Task brief: Update the listing from the line with "Is it true that" up to and including the line with "What is the range" by replacing "average" with "mean", and return only those lines with nothing else altered.

Extracted listing
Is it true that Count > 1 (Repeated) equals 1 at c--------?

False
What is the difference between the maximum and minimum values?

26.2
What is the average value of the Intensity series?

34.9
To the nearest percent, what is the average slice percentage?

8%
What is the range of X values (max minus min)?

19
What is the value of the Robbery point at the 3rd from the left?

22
* * *
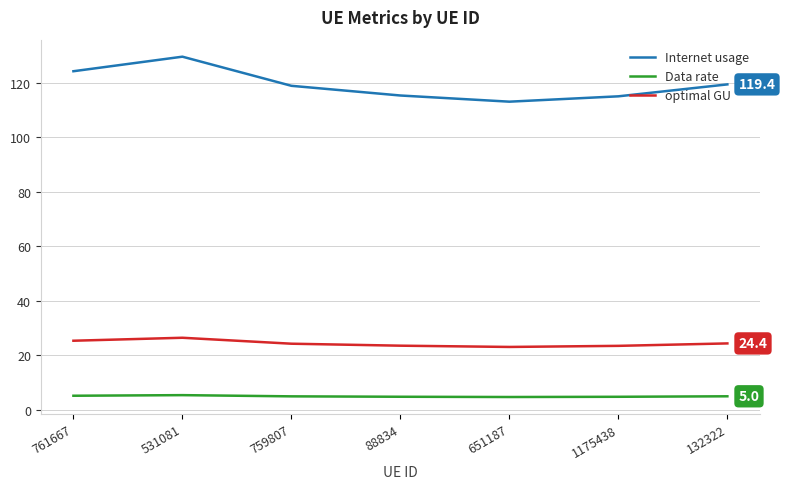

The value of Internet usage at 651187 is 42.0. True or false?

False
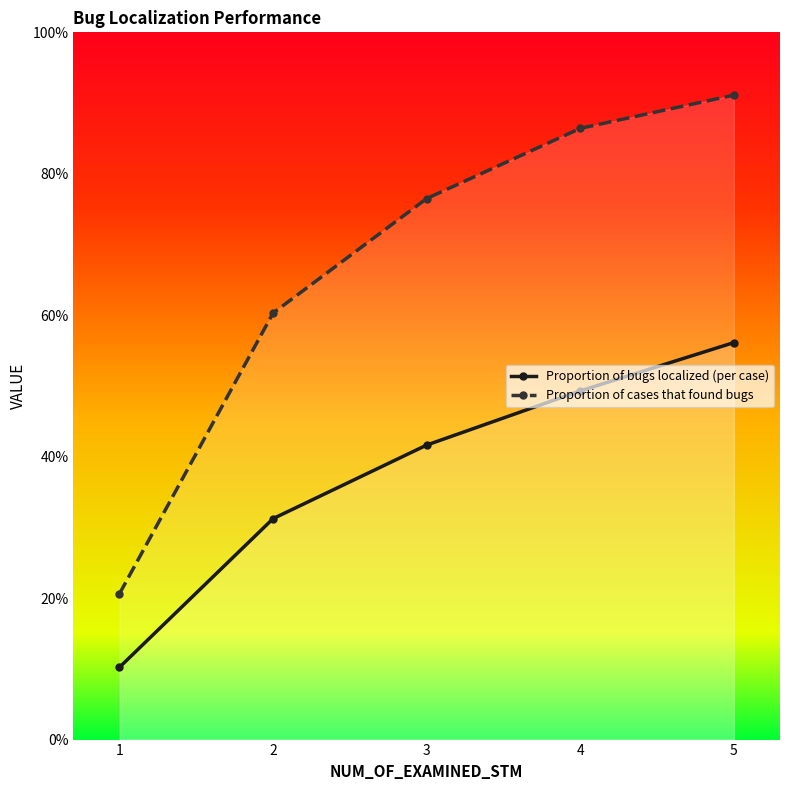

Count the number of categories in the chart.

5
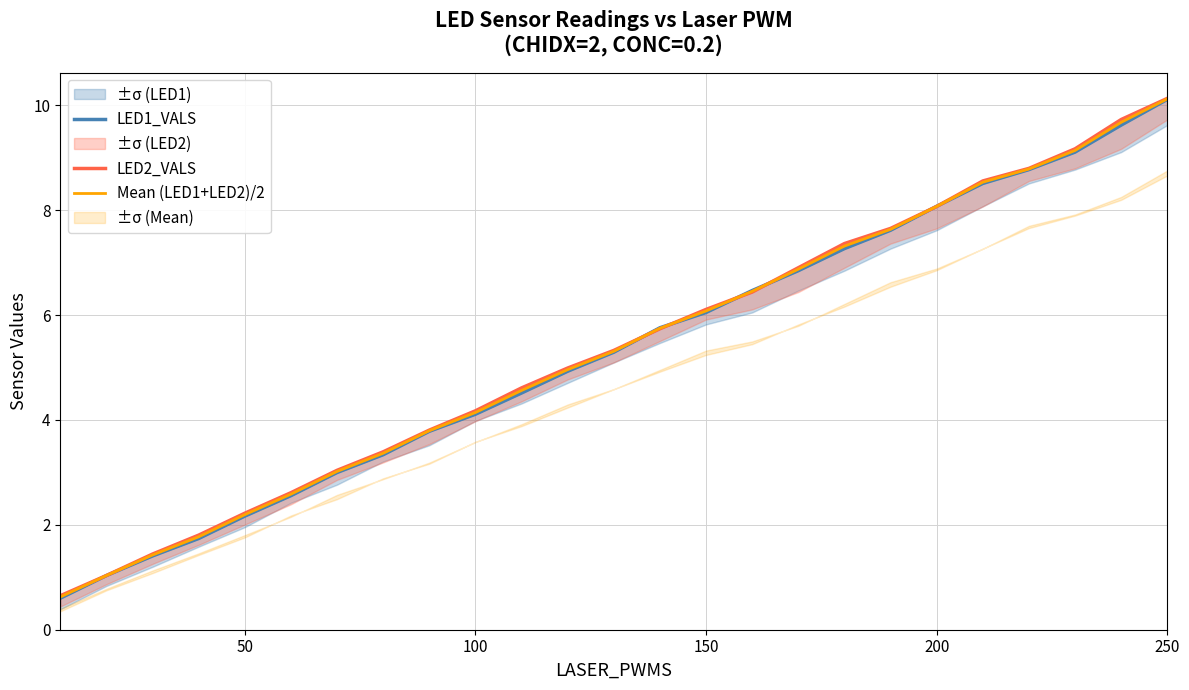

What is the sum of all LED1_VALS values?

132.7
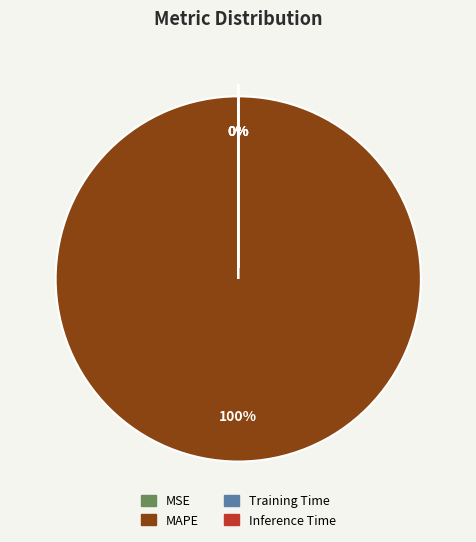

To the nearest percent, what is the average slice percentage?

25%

Answer section:
Is it true that Count > 1 (Repeated) equals 1 at c--------?

False
What is the difference between the maximum and minimum values?

26.2
What is the mean value of the Intensity series?

34.9
To the nearest percent, what is the mean slice percentage?

8%
What is the range of X values (max minus min)?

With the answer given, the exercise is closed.